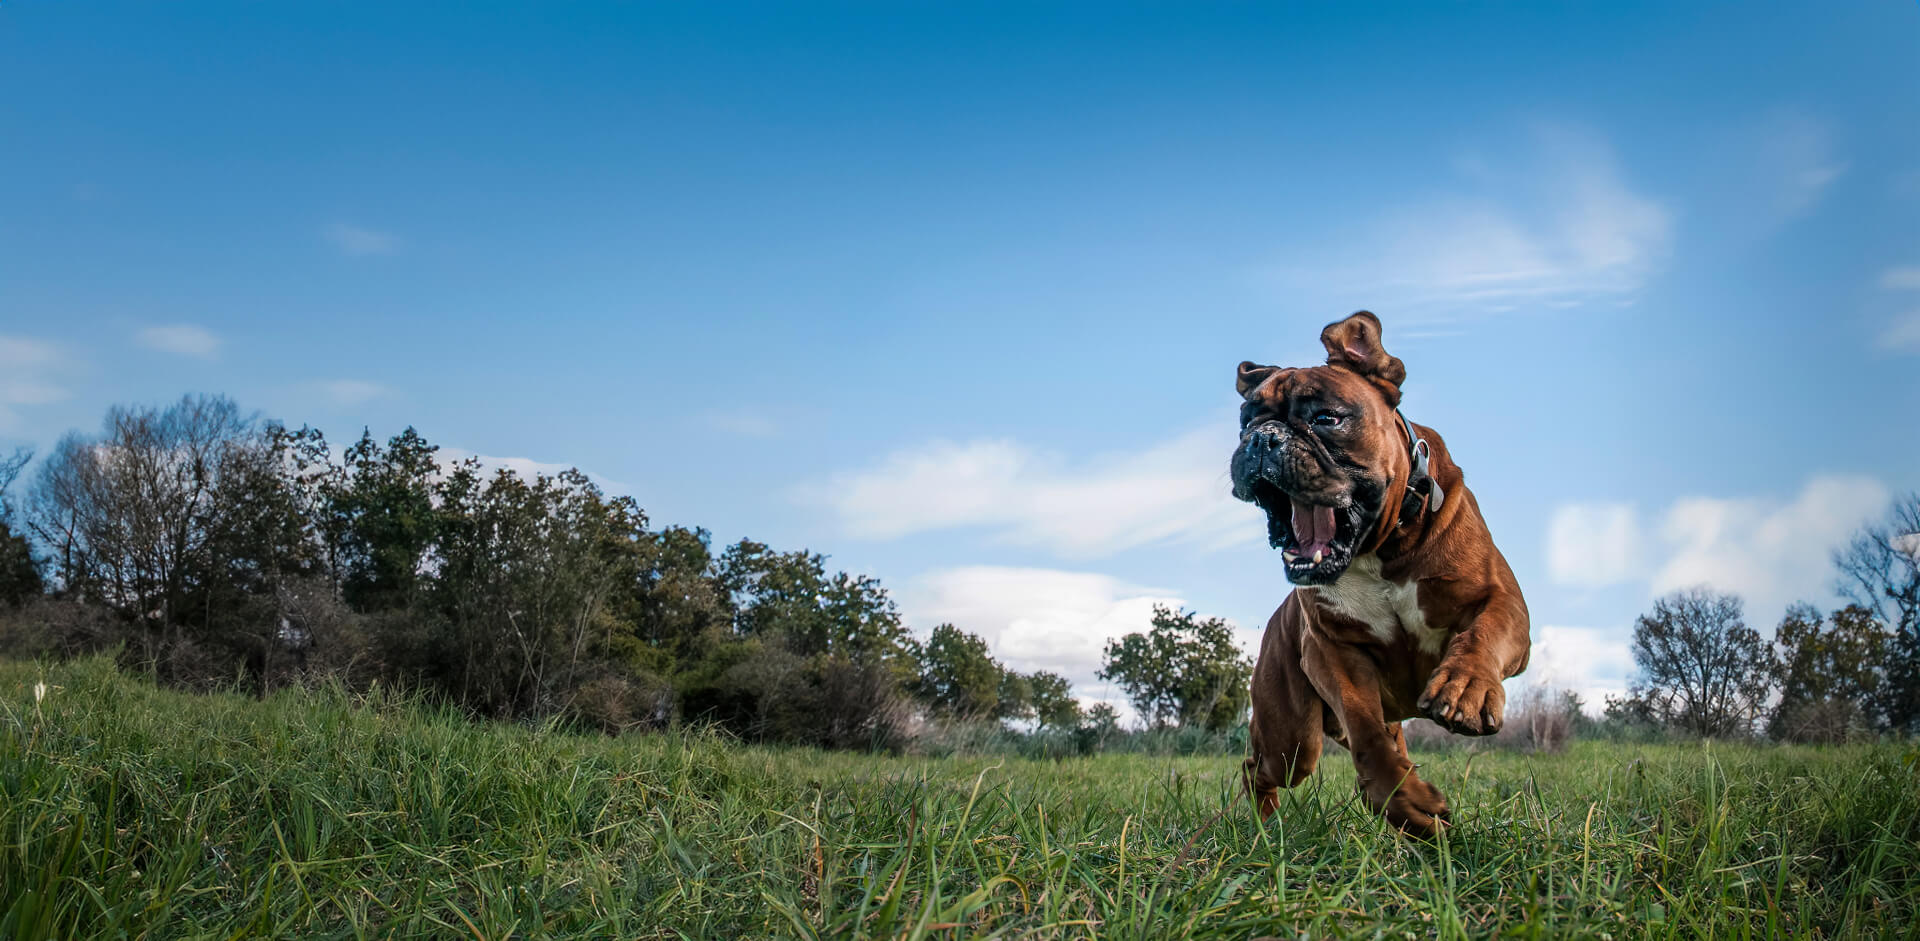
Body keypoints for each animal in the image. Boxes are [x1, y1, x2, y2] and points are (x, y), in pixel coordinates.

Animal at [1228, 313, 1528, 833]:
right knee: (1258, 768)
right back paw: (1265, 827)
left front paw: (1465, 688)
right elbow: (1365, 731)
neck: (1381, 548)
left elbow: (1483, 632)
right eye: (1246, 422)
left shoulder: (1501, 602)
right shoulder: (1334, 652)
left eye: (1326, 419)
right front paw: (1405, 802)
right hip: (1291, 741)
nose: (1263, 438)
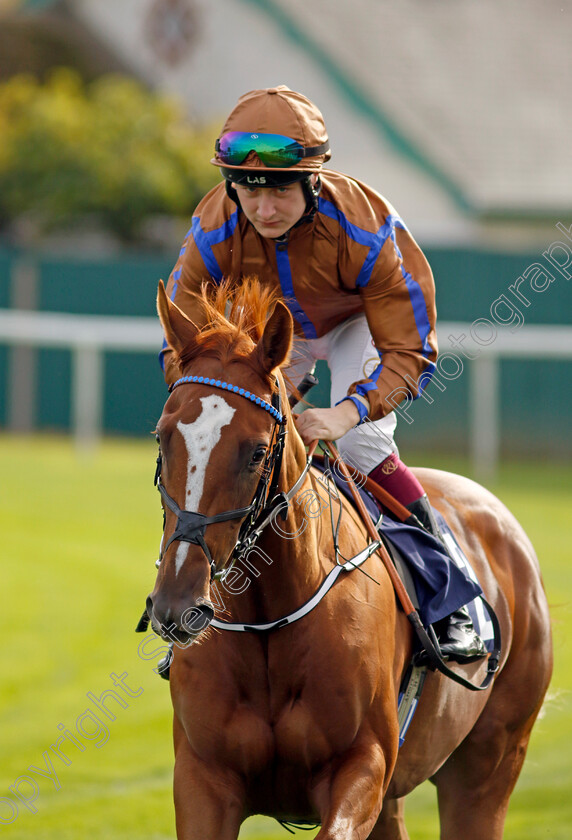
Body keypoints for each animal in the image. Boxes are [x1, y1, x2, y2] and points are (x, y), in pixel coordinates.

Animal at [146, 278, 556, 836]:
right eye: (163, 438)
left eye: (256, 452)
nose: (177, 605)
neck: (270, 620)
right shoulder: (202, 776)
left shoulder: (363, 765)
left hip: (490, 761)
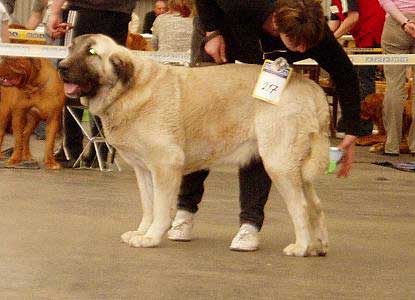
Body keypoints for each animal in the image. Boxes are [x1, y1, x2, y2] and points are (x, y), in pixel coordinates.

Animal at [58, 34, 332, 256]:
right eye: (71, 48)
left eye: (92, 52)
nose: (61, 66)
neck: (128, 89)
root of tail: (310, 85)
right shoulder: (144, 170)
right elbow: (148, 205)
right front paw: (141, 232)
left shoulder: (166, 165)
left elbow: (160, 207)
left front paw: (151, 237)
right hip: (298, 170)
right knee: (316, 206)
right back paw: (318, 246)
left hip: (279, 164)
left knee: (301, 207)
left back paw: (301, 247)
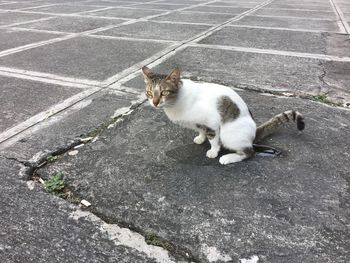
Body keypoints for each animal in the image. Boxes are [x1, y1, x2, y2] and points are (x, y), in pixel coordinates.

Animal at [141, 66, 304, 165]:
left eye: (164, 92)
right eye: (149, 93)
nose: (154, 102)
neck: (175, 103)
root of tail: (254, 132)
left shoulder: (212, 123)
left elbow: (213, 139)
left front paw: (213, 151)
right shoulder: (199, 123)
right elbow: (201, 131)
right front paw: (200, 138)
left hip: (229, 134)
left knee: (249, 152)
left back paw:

=-=-=

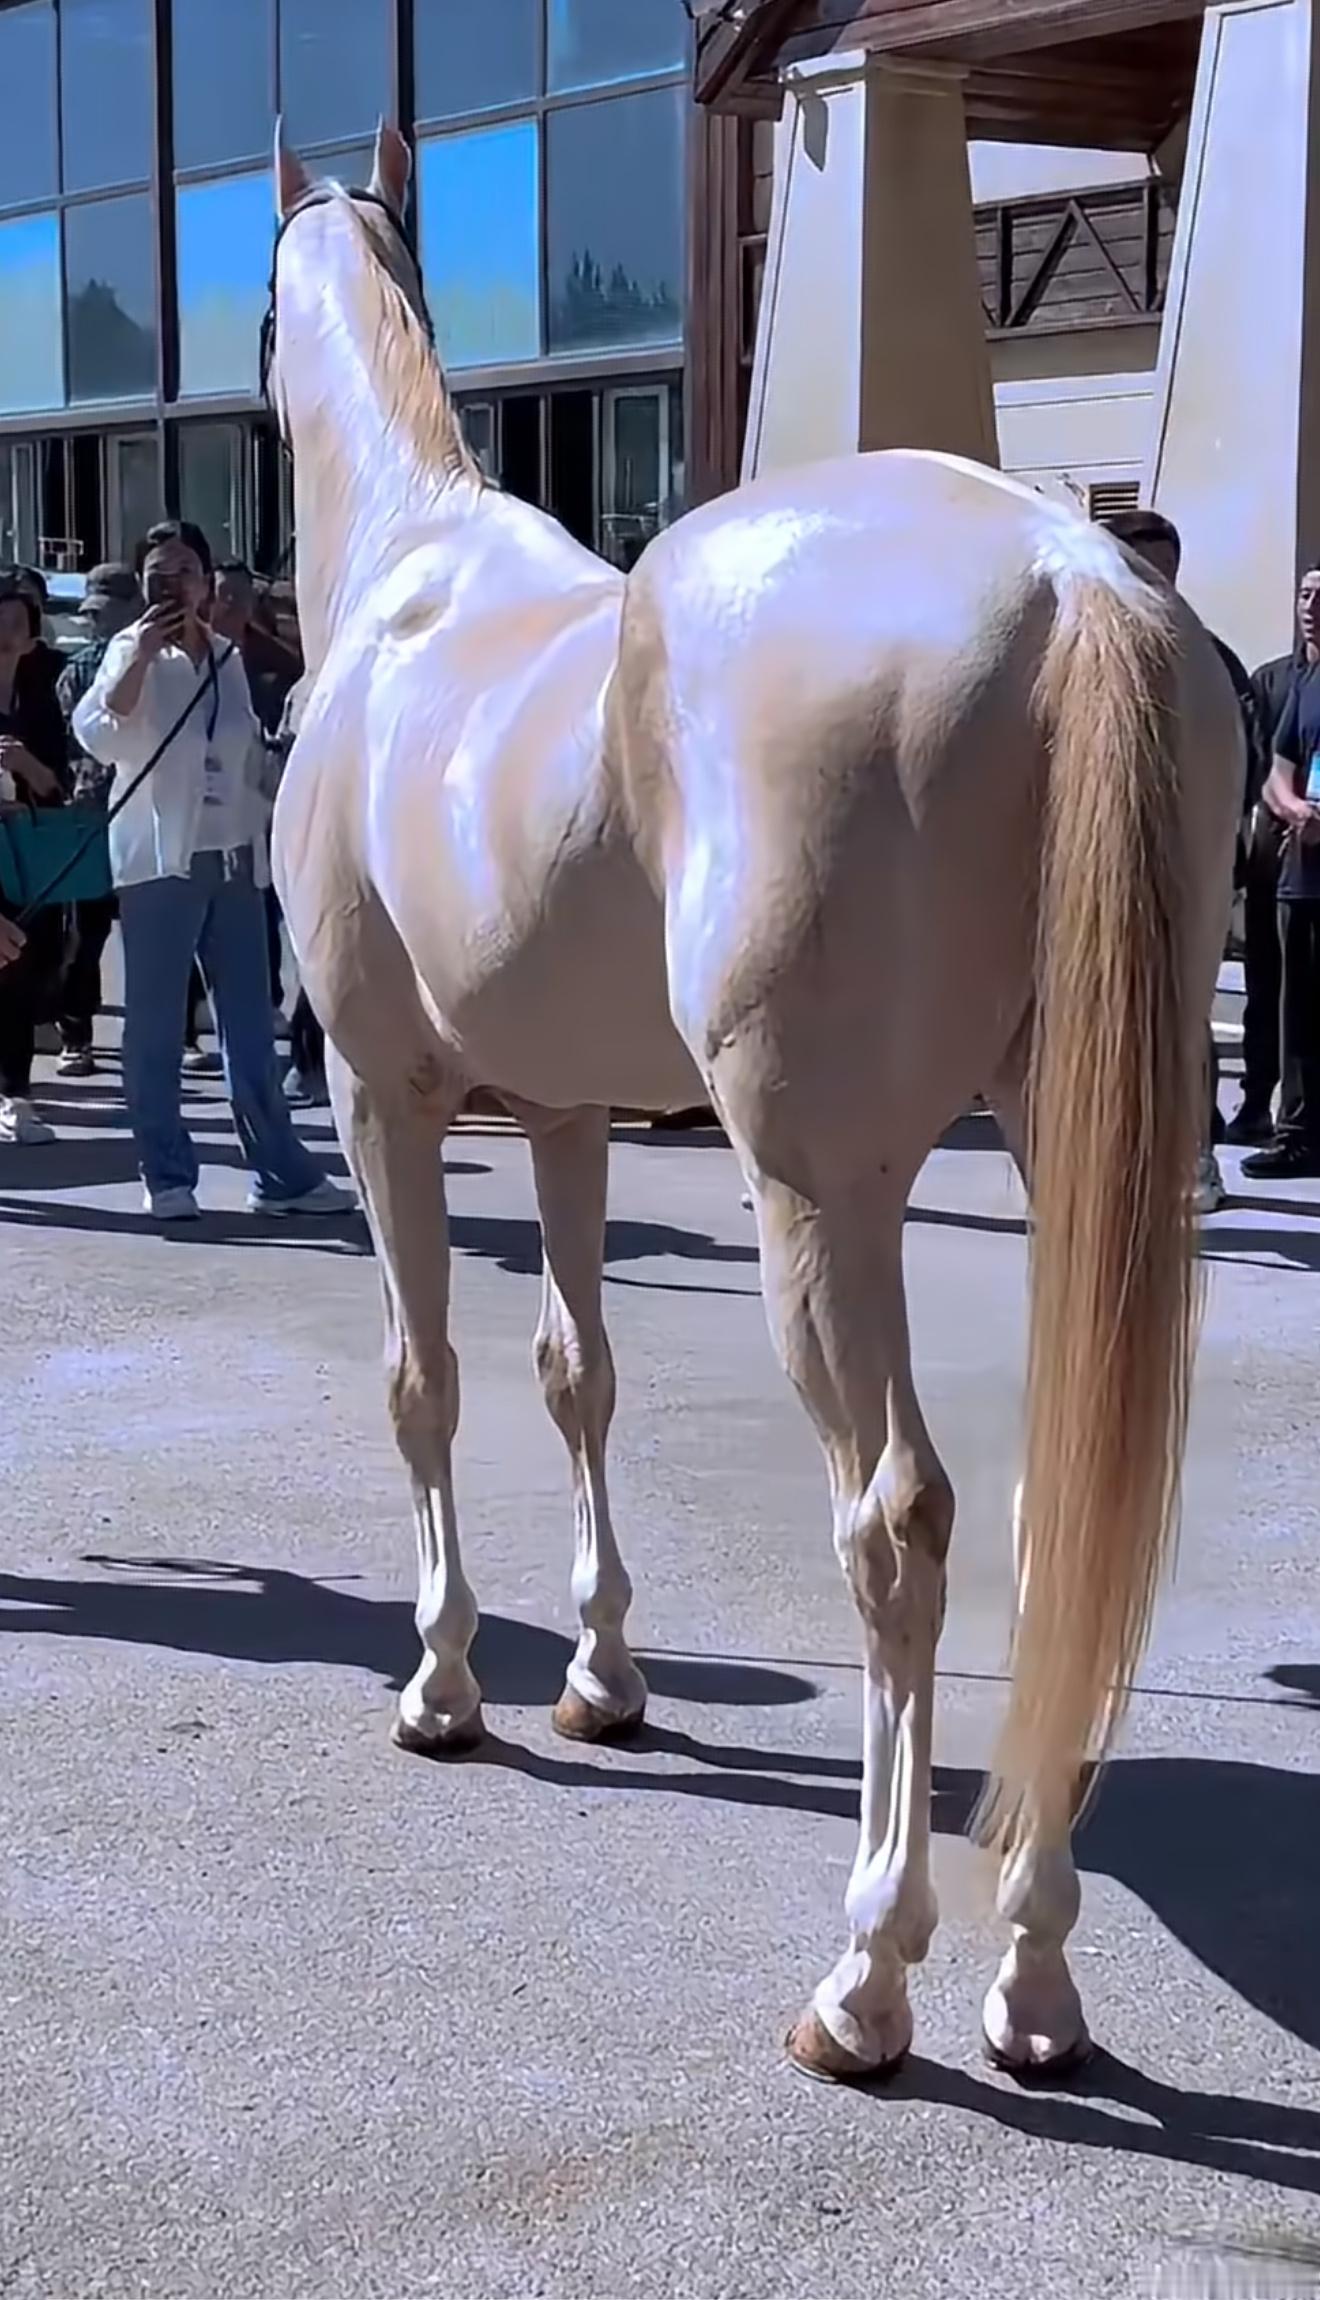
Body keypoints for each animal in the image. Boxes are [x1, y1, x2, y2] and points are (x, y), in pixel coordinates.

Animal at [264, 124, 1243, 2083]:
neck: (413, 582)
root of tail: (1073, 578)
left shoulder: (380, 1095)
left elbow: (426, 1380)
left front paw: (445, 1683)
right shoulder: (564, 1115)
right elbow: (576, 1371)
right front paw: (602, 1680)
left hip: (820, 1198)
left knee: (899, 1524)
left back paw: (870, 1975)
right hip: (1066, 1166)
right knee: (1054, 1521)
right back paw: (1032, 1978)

=-=-=

Print nothing but the lines above starting with the line that contains "left eye: (256, 452)" and going on through the line that contains "root of tail: (254, 132)". Leave out the pictures.

§ OUTPUT OF THE TASK
left eye: (256, 452)
nose: (177, 605)
neck: (270, 620)
right shoulder: (202, 776)
left shoulder: (363, 765)
left hip: (490, 761)
Body keypoints for each animal in the image. Boxes are [x1, y1, x2, y2] and points are (x, y), in pixel coordinates.

Animal at [58, 34, 332, 256]:
right eye: (71, 48)
left eye: (92, 52)
nose: (61, 66)
neck: (128, 89)
root of tail: (310, 85)
right shoulder: (144, 170)
right elbow: (148, 205)
right front paw: (141, 232)
left shoulder: (166, 165)
left elbow: (160, 207)
left front paw: (151, 237)
right hip: (298, 170)
right knee: (316, 206)
right back paw: (318, 246)
left hip: (279, 164)
left knee: (301, 207)
left back paw: (301, 247)
Body keypoints for each animal in the image. Boxes are [x1, y1, x2, y2] and points are (x, y), in pixel coordinates.

Animal at [141, 66, 304, 165]:
left eye: (164, 92)
right eye: (149, 93)
nose: (154, 102)
neck: (175, 103)
root of tail: (254, 132)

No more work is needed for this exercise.